Nora was up—though the babies were silent. It was strange to have her back...to have her here. She’d stayed away, made a life in the city where she had an office job of some sort. She would come back for a weekend home every now and then, but she’d spent her time with friends, cousins, aunts and uncles. Easton didn’t fit into any category—not anymore. He was an employee. He’d worked his shifts, managed the ranch hands and if he got so much as a passing wave from her, he’d be lucky.
Now she was in his home. Her presence seemed to be a constant reminder of his status around here—employee. Even this house—legally his—felt less like his own. There was something about Nora Carpenter that put him right back into his place. For a while he’d been able to forget about his status around here, believe he could be more, but with her back—
He wasn’t going to be able to sleep listening to the soft sounds of a woman moving around the house anyway. He swung his legs over the side of his bed, yawning. The footsteps came back up the narrow staircase again, and he rose to his feet, stretching as he did. He was in a white T-shirt and pajama bottoms, decent enough to see her. He crossed his bedroom and opened the door.
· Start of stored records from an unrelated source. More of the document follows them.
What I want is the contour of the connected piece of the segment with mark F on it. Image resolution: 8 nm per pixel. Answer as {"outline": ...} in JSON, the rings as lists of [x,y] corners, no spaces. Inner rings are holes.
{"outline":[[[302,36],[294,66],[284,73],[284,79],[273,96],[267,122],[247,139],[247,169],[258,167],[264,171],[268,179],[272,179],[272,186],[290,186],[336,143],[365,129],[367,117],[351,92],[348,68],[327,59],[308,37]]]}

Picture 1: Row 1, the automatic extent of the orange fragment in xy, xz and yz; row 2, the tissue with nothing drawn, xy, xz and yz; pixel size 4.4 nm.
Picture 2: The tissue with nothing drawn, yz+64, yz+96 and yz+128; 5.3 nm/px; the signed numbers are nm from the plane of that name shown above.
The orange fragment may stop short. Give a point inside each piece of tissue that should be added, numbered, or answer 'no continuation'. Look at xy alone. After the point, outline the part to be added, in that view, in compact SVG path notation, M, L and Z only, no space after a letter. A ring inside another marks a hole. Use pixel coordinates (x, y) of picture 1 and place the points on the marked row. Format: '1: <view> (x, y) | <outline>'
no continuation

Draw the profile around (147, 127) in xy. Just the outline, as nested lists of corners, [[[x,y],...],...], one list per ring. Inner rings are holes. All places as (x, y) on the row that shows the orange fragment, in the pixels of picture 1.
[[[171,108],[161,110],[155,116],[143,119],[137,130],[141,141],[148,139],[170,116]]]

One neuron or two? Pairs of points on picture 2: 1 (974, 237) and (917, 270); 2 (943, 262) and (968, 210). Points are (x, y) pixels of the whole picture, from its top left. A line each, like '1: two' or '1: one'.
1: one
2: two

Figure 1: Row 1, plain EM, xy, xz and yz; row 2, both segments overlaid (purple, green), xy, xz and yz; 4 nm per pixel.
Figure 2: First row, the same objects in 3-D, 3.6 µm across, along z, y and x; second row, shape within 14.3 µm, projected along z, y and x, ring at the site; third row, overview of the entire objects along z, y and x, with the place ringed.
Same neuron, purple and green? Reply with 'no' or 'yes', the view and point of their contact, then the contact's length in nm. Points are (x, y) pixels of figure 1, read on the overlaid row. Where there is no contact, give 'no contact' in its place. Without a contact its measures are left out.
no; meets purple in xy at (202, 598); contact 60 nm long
Nora stood in the hallway, three bottles of milk in her hands, and she froze at the sight of him. Her blond hair tumbled over her shoulders, and she stood there in a pair of pajamas—a tank top and pink, pin-striped cotton shorts.
She’s cute.
She always had been, and no matter how distant or uninterested she got, he’d never stopped noticing.
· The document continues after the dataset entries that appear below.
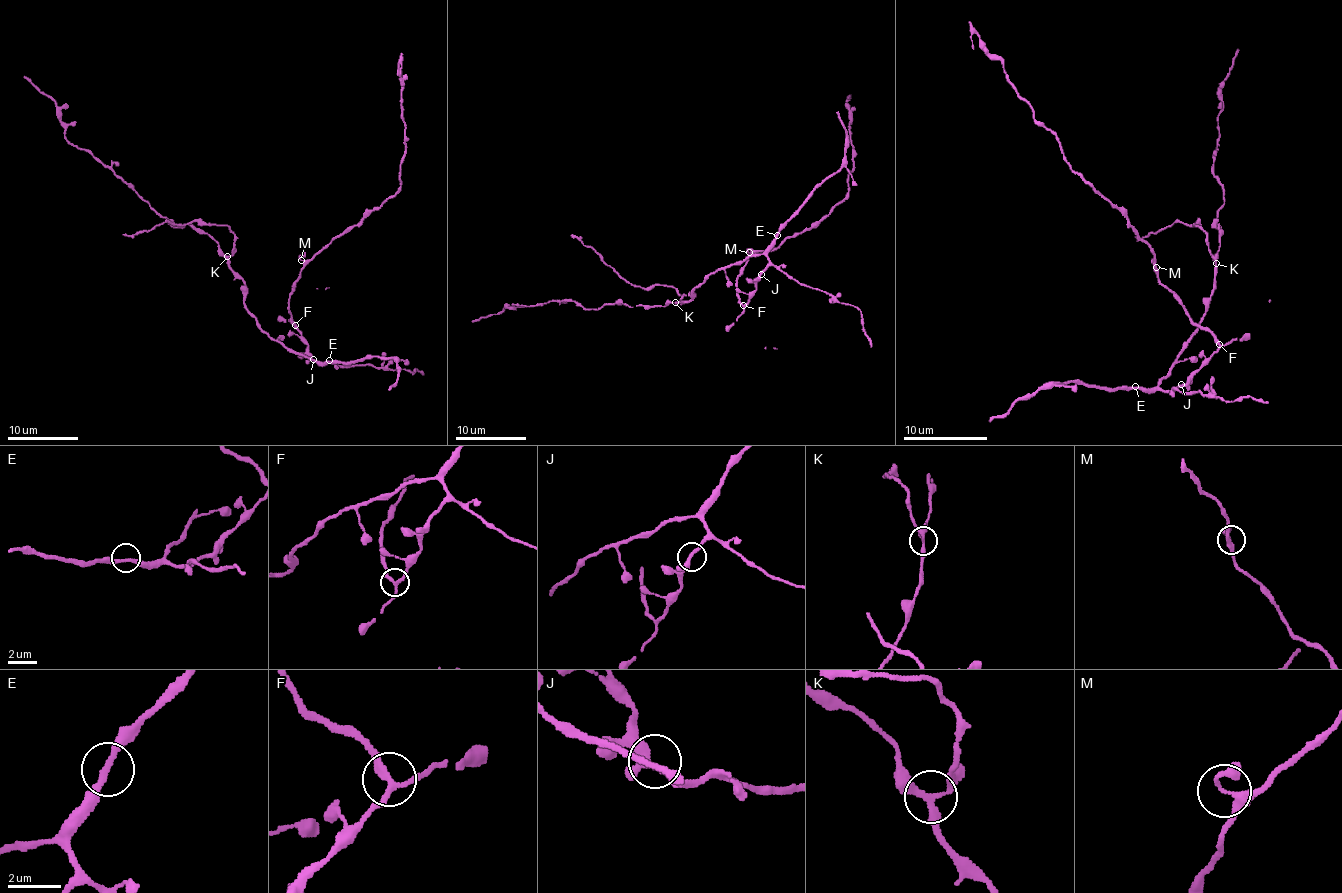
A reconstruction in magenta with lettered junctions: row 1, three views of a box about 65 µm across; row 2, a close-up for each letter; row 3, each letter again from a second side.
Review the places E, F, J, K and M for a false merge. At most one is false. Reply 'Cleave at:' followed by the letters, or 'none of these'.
Cleave at: K

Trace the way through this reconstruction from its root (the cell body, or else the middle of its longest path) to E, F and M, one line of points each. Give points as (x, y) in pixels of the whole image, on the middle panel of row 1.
E: (768, 265), (767, 247), (777, 235)
F: (768, 265), (760, 275), (754, 293), (744, 306)
M: (768, 265), (760, 275), (754, 293), (744, 306), (737, 295), (737, 277), (749, 252)

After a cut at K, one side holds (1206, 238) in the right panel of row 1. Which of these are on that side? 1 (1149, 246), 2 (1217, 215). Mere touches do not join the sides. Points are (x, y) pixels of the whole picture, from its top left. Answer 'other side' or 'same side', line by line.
1: other side
2: other side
“Sorry,” she whispered. “I was trying to be quiet.”
He hadn’t actually been prepared to see her like this—her milky skin glowing in the dim light from her open bedroom door, her luminous eyes fixed on him apologetically. She was stunning, just as she’d always been, but she was more womanly now—rounder, softer, more sure of herself. They should both be sleeping right now, oblivious to each other. That was safer by far.
“The babies aren’t crying,” he pointed out.
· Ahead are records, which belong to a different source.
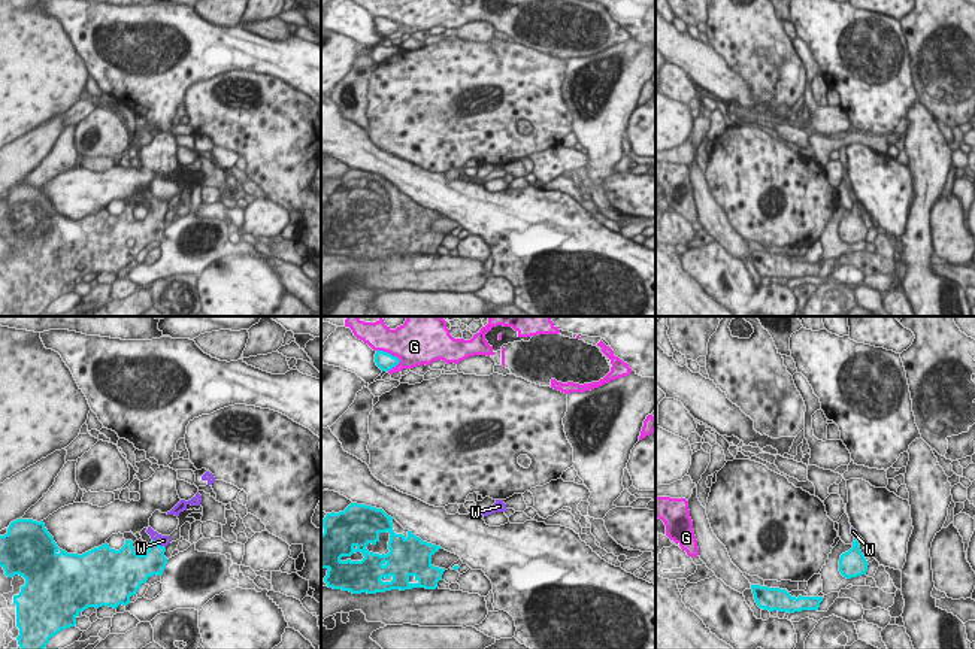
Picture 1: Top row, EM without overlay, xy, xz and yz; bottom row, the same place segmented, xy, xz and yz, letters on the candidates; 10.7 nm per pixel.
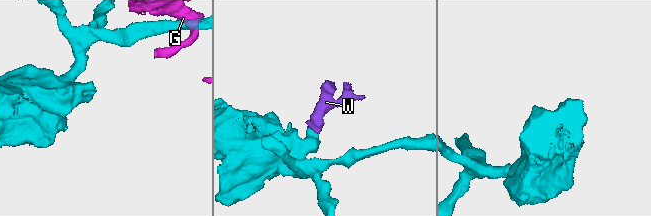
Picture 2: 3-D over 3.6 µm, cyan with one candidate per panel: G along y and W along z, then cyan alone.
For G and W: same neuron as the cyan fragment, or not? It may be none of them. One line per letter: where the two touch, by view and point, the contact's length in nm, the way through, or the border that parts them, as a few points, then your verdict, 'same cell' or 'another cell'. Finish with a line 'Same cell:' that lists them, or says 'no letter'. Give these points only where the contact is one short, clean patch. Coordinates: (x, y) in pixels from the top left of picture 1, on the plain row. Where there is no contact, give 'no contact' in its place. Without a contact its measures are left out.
G: xz (387, 18) | 300 nm | another cell
W: xy (157, 209) | 180 nm | across xy (154, 227), (157, 209), (163, 206) | same cell
Same cell: W

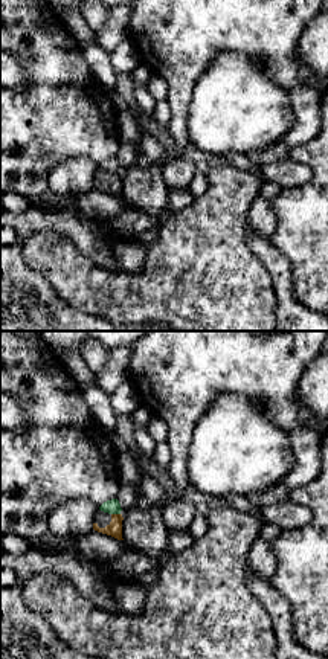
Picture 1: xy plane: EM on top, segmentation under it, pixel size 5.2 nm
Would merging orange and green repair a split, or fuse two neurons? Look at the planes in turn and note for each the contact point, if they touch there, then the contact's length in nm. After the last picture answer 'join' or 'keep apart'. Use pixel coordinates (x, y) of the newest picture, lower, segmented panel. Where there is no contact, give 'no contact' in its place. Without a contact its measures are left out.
meets orange at (116, 514); contact 50 nm long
“I’m following the advice of the social worker who gave me the lowdown on caring for triplets. She said to feed them on a schedule. If I wait for them to wake up, we’ll have three crying babies.”
It made sense, actually. He’d never given infant care—let alone infant care for triplets—much thought before. He should leave her to it, go back to bed...maybe go downstairs and start breakfast if he really couldn’t sleep.
“Need a hand?” he asked.
Where had that come from? Childcare wasn’t his domain, and frankly, neither was Nora. He’d been through this before with her—he knew how it went. She batted her eyes in his general direction, he got attached, she waltzed off once her problems were solved, and he was left behind, wrung out. Letting her stay here was help enough. As was picking up the crib for the babies after he brought her to the house. He couldn’t be accused of callous indifference, but he also couldn’t go down that path again.
She smiled at his offer of help. “I wouldn’t turn it down.”
Well, that took care of that. He trailed after her into the bedroom. The crib sat on one side of the room, Nora’s rumpled bed on the other side. A window, cracked open, was between the two, and a cool night breeze curled through the room. The babies lay side by side along the mattress of the crib. Rosie and Riley looked pretty similar to his untrained eye, but he could pick out Bobbie. She was considerably bigger than the other two. But “big” was relative; they were all pretty tiny.
“I was hoping my mom would be able to help me with this stuff,” Nora said as she picked up the first baby and passed her to him along with a bottle. “That’s Rosie,” she added.
She proceeded to pick up the other two and brought them to her unmade bed, where she propped them both up against her pillow. She wiggled the bottle nipples between their lips.